Chart interpretation exercises:
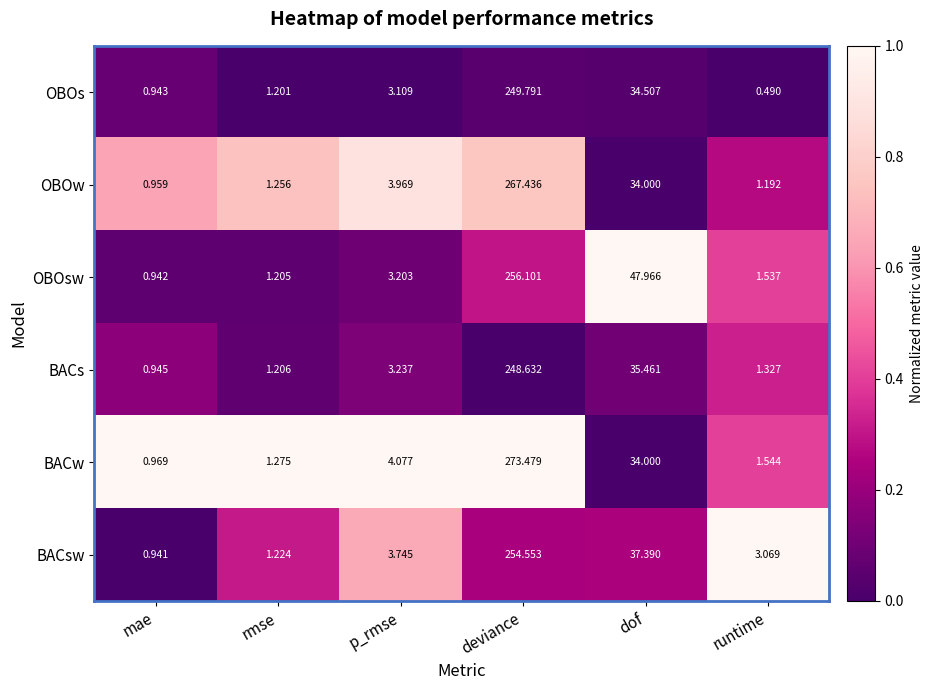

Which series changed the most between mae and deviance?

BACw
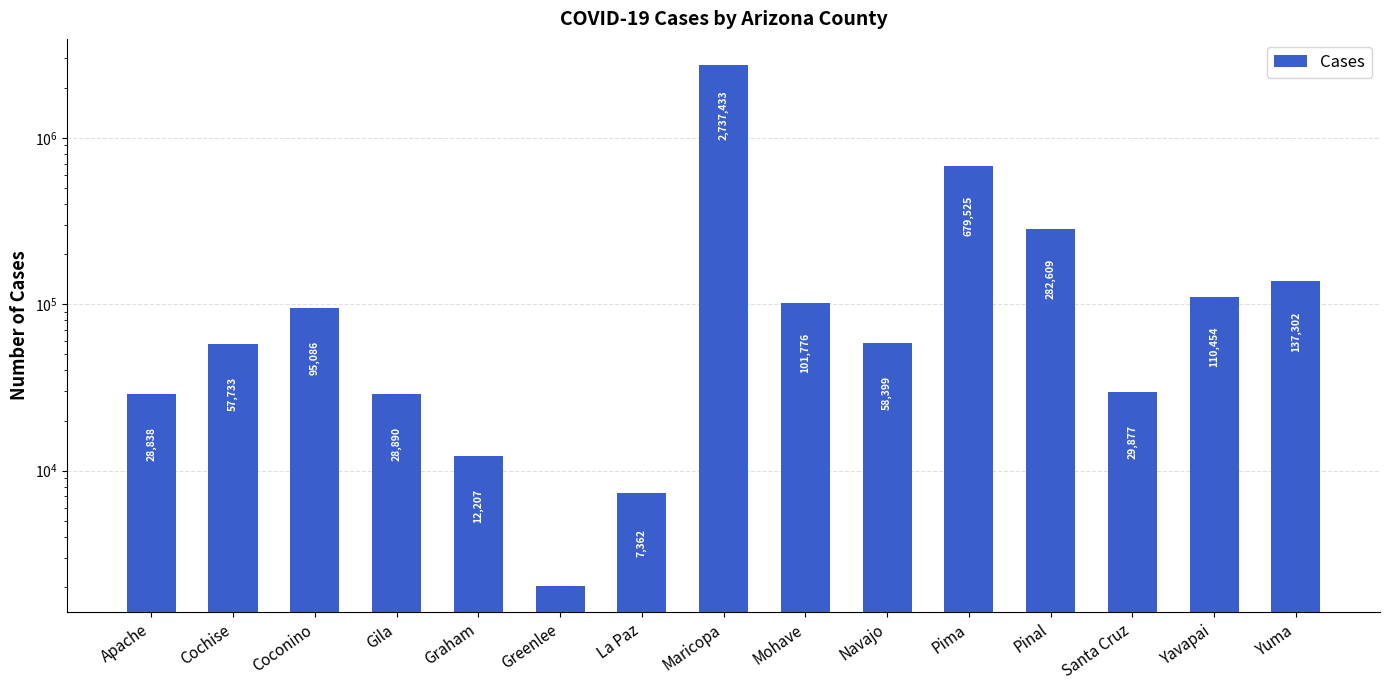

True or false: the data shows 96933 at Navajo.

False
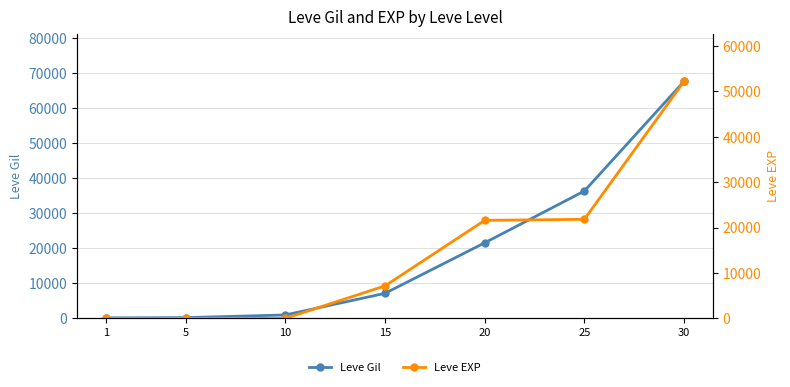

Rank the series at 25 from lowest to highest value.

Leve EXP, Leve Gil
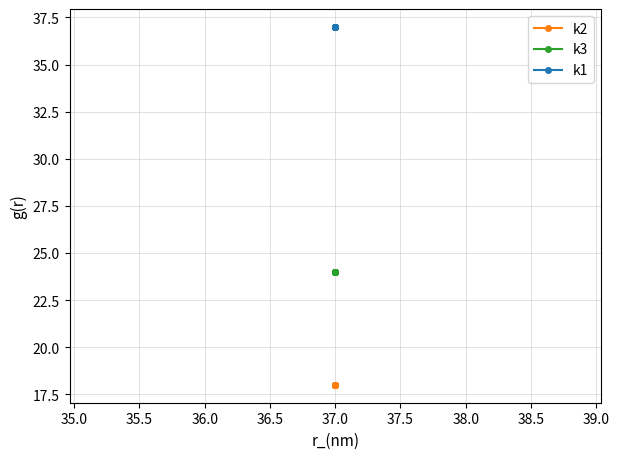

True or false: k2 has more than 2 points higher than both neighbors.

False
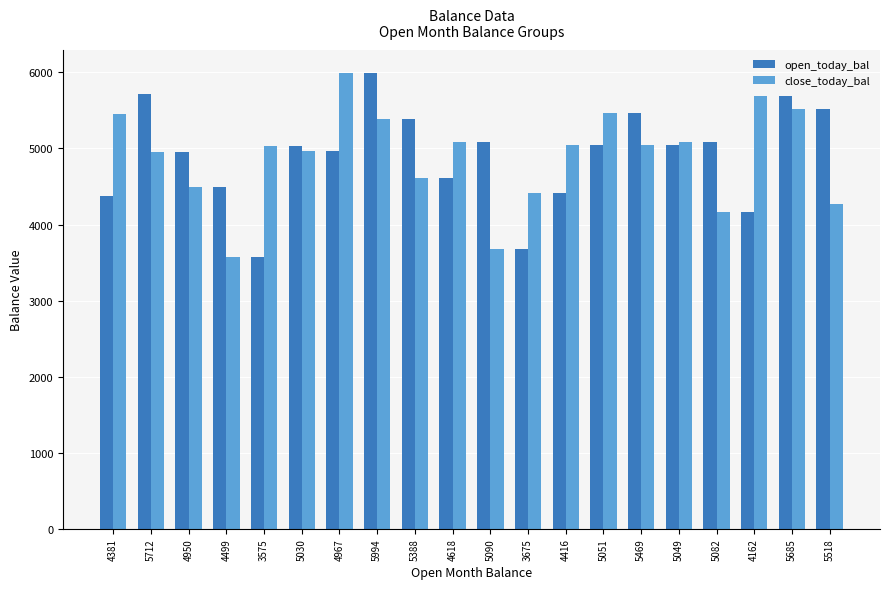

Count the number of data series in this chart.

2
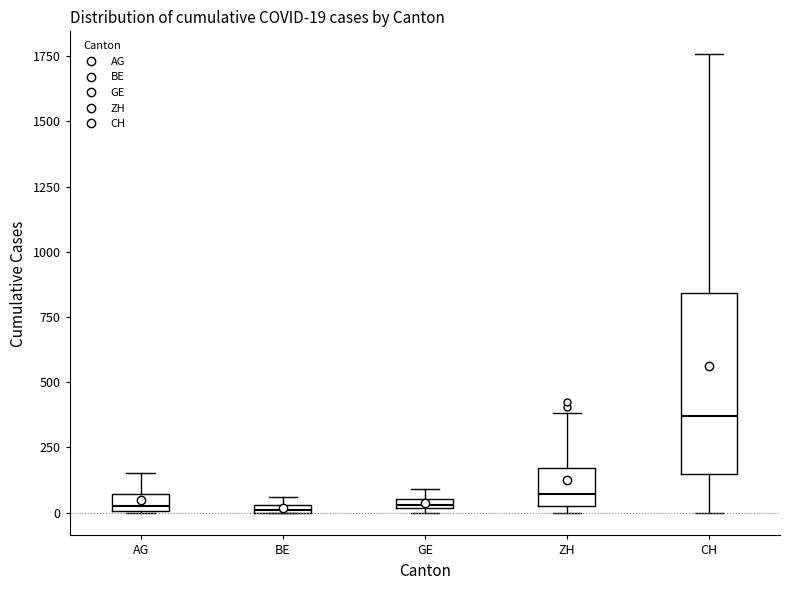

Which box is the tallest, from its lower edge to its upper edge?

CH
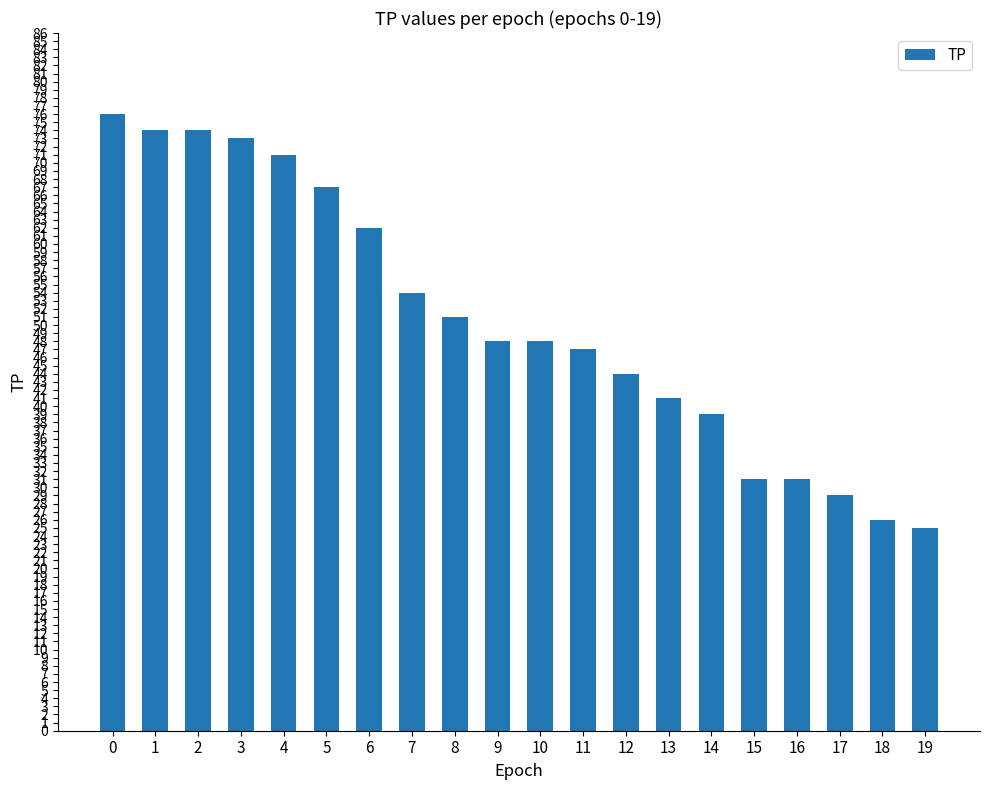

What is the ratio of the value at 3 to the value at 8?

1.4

### PROBLEM DESCRIPTION:
Substitute "Correct or incorrect" for "True or false" throughout the records and write them out again with nothing else changed. Leave the pictures out.

### TASK RESPONSE:
Which series changed the most between mae and deviance?

BACw

Correct or incorrect: the data shows 96933 at Navajo.

False

Rank the series at 25 from lowest to highest value.

Leve EXP, Leve Gil

Correct or incorrect: k2 has more than 2 points higher than both neighbors.

False

Count the number of data series in this chart.

2

Which box is the tallest, from its lower edge to its upper edge?

CH

What is the ratio of the value at 3 to the value at 8?

1.4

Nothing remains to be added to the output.